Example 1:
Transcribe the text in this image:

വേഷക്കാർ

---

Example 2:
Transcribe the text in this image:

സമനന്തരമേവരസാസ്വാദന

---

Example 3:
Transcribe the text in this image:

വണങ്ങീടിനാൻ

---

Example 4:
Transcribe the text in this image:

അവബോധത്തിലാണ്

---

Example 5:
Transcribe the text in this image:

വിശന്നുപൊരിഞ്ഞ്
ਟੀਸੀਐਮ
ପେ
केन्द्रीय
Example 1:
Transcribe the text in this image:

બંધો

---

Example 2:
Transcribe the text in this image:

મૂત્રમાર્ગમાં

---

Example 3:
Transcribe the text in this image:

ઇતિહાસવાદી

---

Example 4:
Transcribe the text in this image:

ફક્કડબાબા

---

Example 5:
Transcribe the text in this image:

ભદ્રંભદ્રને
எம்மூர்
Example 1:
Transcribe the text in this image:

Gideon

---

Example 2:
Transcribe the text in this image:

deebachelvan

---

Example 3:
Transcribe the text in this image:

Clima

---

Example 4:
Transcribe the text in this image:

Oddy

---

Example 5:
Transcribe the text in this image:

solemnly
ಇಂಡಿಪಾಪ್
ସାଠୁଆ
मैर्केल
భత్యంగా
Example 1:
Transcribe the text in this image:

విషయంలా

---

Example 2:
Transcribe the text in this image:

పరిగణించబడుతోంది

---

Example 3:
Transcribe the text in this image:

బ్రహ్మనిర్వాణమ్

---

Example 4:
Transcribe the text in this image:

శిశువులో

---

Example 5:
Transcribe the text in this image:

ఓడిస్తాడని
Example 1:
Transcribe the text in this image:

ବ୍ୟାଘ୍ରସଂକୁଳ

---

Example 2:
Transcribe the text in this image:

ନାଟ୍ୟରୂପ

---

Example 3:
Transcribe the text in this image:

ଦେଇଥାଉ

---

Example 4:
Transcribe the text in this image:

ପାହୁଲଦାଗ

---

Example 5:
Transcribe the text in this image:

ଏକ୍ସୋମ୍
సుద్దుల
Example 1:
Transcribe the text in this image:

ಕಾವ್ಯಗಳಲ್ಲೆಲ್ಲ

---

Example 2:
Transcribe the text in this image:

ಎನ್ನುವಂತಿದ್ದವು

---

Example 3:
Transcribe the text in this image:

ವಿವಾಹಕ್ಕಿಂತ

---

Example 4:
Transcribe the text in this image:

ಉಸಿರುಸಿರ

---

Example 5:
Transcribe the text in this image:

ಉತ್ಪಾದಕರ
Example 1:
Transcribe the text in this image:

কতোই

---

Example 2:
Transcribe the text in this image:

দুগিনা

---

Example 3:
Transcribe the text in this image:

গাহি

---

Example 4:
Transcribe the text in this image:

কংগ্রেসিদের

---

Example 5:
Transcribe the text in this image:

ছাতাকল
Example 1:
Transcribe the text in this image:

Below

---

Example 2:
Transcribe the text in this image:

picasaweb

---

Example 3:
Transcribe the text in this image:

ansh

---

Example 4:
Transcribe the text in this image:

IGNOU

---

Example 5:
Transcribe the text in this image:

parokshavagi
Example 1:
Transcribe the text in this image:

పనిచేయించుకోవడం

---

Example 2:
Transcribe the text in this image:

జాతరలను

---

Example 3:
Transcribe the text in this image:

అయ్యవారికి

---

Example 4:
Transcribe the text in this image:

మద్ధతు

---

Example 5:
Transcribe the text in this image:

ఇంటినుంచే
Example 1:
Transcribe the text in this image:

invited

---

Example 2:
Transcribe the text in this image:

......

● **Exercise directions**
When you transcribe the records above, keep every line exactly the same.

● **Completed task**
Example 1:
Transcribe the text in this image:

വേഷക്കാർ

---

Example 2:
Transcribe the text in this image:

സമനന്തരമേവരസാസ്വാദന

---

Example 3:
Transcribe the text in this image:

വണങ്ങീടിനാൻ

---

Example 4:
Transcribe the text in this image:

അവബോധത്തിലാണ്

---

Example 5:
Transcribe the text in this image:

വിശന്നുപൊരിഞ്ഞ്
ਟੀਸੀਐਮ
ପେ
केन्द्रीय
Example 1:
Transcribe the text in this image:

બંધો

---

Example 2:
Transcribe the text in this image:

મૂત્રમાર્ગમાં

---

Example 3:
Transcribe the text in this image:

ઇતિહાસવાદી

---

Example 4:
Transcribe the text in this image:

ફક્કડબાબા

---

Example 5:
Transcribe the text in this image:

ભદ્રંભદ્રને
எம்மூர்
Example 1:
Transcribe the text in this image:

Gideon

---

Example 2:
Transcribe the text in this image:

deebachelvan

---

Example 3:
Transcribe the text in this image:

Clima

---

Example 4:
Transcribe the text in this image:

Oddy

---

Example 5:
Transcribe the text in this image:

solemnly
ಇಂಡಿಪಾಪ್
ସାଠୁଆ
मैर्केल
భత్యంగా
Example 1:
Transcribe the text in this image:

విషయంలా

---

Example 2:
Transcribe the text in this image:

పరిగణించబడుతోంది

---

Example 3:
Transcribe the text in this image:

బ్రహ్మనిర్వాణమ్

---

Example 4:
Transcribe the text in this image:

శిశువులో

---

Example 5:
Transcribe the text in this image:

ఓడిస్తాడని
Example 1:
Transcribe the text in this image:

ବ୍ୟାଘ୍ରସଂକୁଳ

---

Example 2:
Transcribe the text in this image:

ନାଟ୍ୟରୂପ

---

Example 3:
Transcribe the text in this image:

ଦେଇଥାଉ

---

Example 4:
Transcribe the text in this image:

ପାହୁଲଦାଗ

---

Example 5:
Transcribe the text in this image:

ଏକ୍ସୋମ୍
సుద్దుల
Example 1:
Transcribe the text in this image:

ಕಾವ್ಯಗಳಲ್ಲೆಲ್ಲ

---

Example 2:
Transcribe the text in this image:

ಎನ್ನುವಂತಿದ್ದವು

---

Example 3:
Transcribe the text in this image:

ವಿವಾಹಕ್ಕಿಂತ

---

Example 4:
Transcribe the text in this image:

ಉಸಿರುಸಿರ

---

Example 5:
Transcribe the text in this image:

ಉತ್ಪಾದಕರ
Example 1:
Transcribe the text in this image:

কতোই

---

Example 2:
Transcribe the text in this image:

দুগিনা

---

Example 3:
Transcribe the text in this image:

গাহি

---

Example 4:
Transcribe the text in this image:

কংগ্রেসিদের

---

Example 5:
Transcribe the text in this image:

ছাতাকল
Example 1:
Transcribe the text in this image:

Below

---

Example 2:
Transcribe the text in this image:

picasaweb

---

Example 3:
Transcribe the text in this image:

ansh

---

Example 4:
Transcribe the text in this image:

IGNOU

---

Example 5:
Transcribe the text in this image:

parokshavagi
Example 1:
Transcribe the text in this image:

పనిచేయించుకోవడం

---

Example 2:
Transcribe the text in this image:

జాతరలను

---

Example 3:
Transcribe the text in this image:

అయ్యవారికి

---

Example 4:
Transcribe the text in this image:

మద్ధతు

---

Example 5:
Transcribe the text in this image:

ఇంటినుంచే
Example 1:
Transcribe the text in this image:

invited

---

Example 2:
Transcribe the text in this image:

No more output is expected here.